В земщине в ходу были самые обычные бумажные паспорта, для выезда в сервитут, опричнину или любую юридику полагалось оформлять себе либо ай-ди браслет, либо идентификационную пластиковую карточку. Паспорт у меня имелся, я протянул его стражу порядка, и тот внимательно его пролистал, а потом достал планшет и медленно стал вбивать туда данные.
— Что-то не так, това… — я вовремя дёрнул себя за язык, едва не обозвав его «товарищем». — Господин милиционер?
— А-а-ага! — он удивлённо пялился то в планшет, то на меня. — Тут какая-то ошибка? Вы дворянин? Но почему тогда… Хм! Нет, все правильно, комиссован из действующей армии по контузии, бла-бла-бла… Но…
— Дорогой вы мой человек, — сказал я. — Аристократом я стал совсем недавно, буквально — пару дней назад, и — если быть честным — для меня это скорее большой геморрой и головная боль, чем радость жизни. Скажите, у вас ко мне есть какие-то претензии или подозрения? Мне просто сильно-сильно нужно попасть в дерьмовое Дворянское собрание, оформить бумаги и бежать обратно на поезд — он у меня через три часа. Мне в Вышемир надо, я бабе Томе обещал теплицу убрать.
— Дворянское собрание? Теплицу? — сержант Кочевряженко смотрел на меня как на идиота, а потом его лицо заметно расслабилось: — Не успеете за три часа точно. Можете пойти сразу взять билет на вечерний гродненский пассажирский. В этом Дворянском такие крючкотворы сидят, у-у-у-у… Они вас замордуют!
— Да? — у меня тут же испортилось настроение. — Что — все так плохо?
— Я брата из юридики прописывал сюда, в Гомель, а это через них делать надо… У-у-у, там беда бедой. Но есть один плюс, — он вручил мне паспорт. — Буфет у них хороший. Кофе варят настоящий, африканский, и колечки заварные с творожным кремом у них — отличные. Когда этот террариум вас достанет — обязательно вспомните мои слова. Всего хорошего, господин Пепеляев-Горинович. Надеюсь, когда вам подпишут все бумаги, вы останетесь нормальным человеком.
И ушел.
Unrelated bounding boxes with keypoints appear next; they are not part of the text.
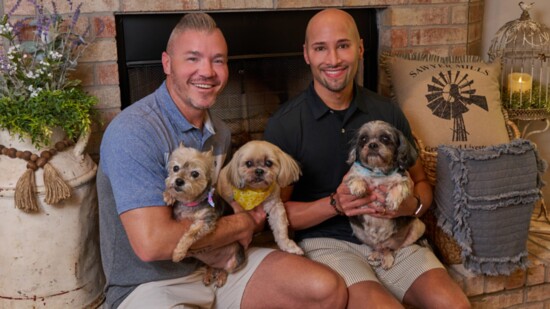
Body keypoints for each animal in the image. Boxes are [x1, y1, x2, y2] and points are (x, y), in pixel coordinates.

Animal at [162, 142, 244, 286]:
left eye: (195, 173)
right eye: (175, 168)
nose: (178, 181)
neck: (190, 203)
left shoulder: (206, 221)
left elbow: (190, 234)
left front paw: (178, 252)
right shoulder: (177, 217)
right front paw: (169, 195)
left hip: (236, 260)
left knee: (226, 269)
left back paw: (220, 277)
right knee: (211, 266)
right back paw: (208, 275)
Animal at [348, 120, 430, 270]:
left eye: (385, 138)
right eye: (363, 139)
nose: (372, 144)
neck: (378, 172)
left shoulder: (405, 180)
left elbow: (399, 185)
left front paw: (392, 199)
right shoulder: (353, 174)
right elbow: (355, 176)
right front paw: (358, 186)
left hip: (418, 227)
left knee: (392, 248)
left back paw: (387, 258)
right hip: (359, 232)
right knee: (377, 247)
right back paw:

Вот и думай — зачем мне нужна была эта встреча?
Постояв немного, я вышел через арку на Вокзальную площадь и по Замковому проспекту зашагал к Дворянскому собранию, очень надеясь, что милиционер ошибся, и все не так страшно. Или, например, что для меня, как для аристократа, все будет несколько быстрее. Собрание-то, в конце концов, дворянское!
* * *
— На кой черт тебе Вышемир? — на чистейшем русском спросил Кшиштоф Радзивилл.
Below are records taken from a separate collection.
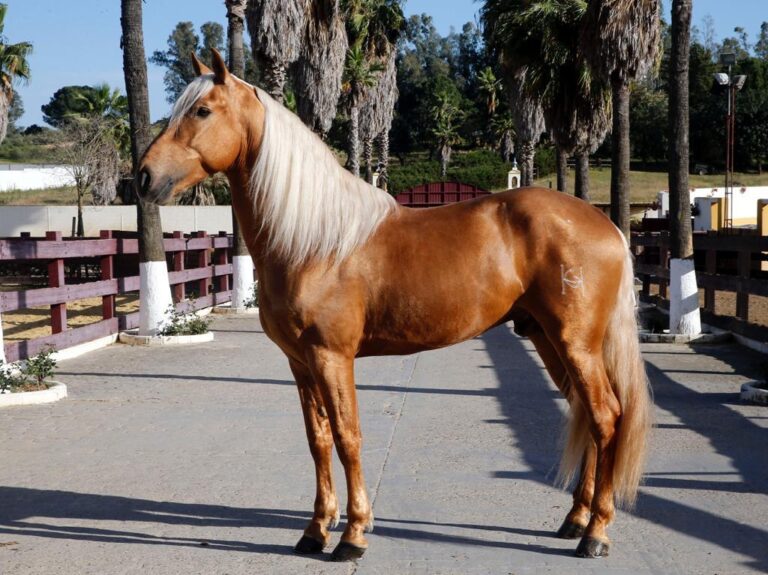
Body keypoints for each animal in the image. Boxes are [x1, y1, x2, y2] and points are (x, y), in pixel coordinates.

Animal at [138, 50, 651, 562]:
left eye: (203, 111)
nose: (143, 177)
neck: (314, 241)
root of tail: (607, 225)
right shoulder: (300, 362)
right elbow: (318, 440)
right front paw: (315, 530)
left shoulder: (332, 356)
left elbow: (347, 437)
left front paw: (352, 535)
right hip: (548, 340)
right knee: (587, 415)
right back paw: (575, 519)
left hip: (575, 343)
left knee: (605, 416)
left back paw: (595, 533)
Эта встреча в буфете была для меня действительно серьёзной неожиданностью. Я устал, как скотина, бегая по кабинетам, заполняя бланки и подавая заявления. Мне казалось — в таком мире, как Твердь, при здешних-то технологических и магических возможностях, никаких проблем быть не должно! Но! Дворянское собрание не зря размещалось в земщине. В родословную книгу, которая хранилась в Александровский Слободе при дворе Государя, меня внесли чуть ли не мгновенно — и дистанционно. Тут хватило свидетельства Вишневецкого и подтверждения от Риковича. И в своей личной юридике я мог делать все, что угодно и с какой угодно скоростью. Но тут…
— Домовая книга на особняк у вас есть?
— А где план-схема от землеустроительной службы?
— Нужна справка о составе семьи с места предыдущей регистрации.
— Заполните форму номер шесть на каждого из проживающих в юридике на момент вашего вступления в права собственности… Конечно, вы могли прислать поверенного в делах… Ах, у вас нет поверенного? Что ж, тогда вам в кабинет номер восемьдесят два, на третий этаж, там вам дадут список из семи сотен четыреста девяноста двух необходимых справочек…
Пока я проходил все эти круги ада и терся в кабинетах, мне в голову пришла догадка: они просто отыгрывались на мне! Эти клерки ненавидели аристократов, им доставляло истинное удовольствие мучить тех, кто обладал правами и привилегиями, недоступными простым смертным. А поскольку всякие магнаты и князья сами такими делами не занимались, отдавая их на откуп тем самым поверенным, то гроздья гнева чиновничьего обрушивались на только-только получивших личное дворянство магов, прошедших инициацию второго порядка, и на таких, как я — мелкопоместных аристократов из свободных родов.